The Group of 20 and Global Economic Affairs

Detta är en Magister-uppsats från Lunds universitet/Statsvetenskapliga institutionen

Sammanfattning: The G20 leaders forum was created as a response to the economic and financial crisis of 2008-2009. However, well before the crisis, calls for a new order in global economic governance had mounted as the credibility and importance of existing patterns of global governance had waned. Accordingly, the G20 replaced the G7 for dealing with international economic matters and designated itself as the premier forum for global economic governance. By way of its informal and nonlegal structure, the G20 has been able to promote international cooperation between interdependent states in some areas. Among other things, the G20 rapidly coordinated international stimulus packages to contain the recent financial crisis.
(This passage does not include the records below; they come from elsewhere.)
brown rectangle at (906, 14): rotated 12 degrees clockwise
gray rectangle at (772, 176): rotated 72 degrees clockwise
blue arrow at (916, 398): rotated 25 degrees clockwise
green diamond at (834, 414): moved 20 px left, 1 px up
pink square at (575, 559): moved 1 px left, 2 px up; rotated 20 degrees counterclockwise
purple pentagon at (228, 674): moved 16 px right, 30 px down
It also furnished the Bretton Woods institutions with new resources and created a new international financial institution – the FSB. However, the informal, soft-law, nature appears to threaten the effectiveness of the G20, as it leaves it without an effective mechanism for ensuring compliance of its agreements. Due to this, the international financial architecture has not yet been re-regulated. Moreover, despite including the world’s most systemically significant industrial and developing countries in its membership, the G20 is criticized for being undemocratic and self-selected, as well as exclusive and illegitimate for refusing to increase its membership. Against this background, the G20 does not appear to have reduced the global governance deficit, as it does not entirely represent a new, more legitimate and effective order in global economic governance.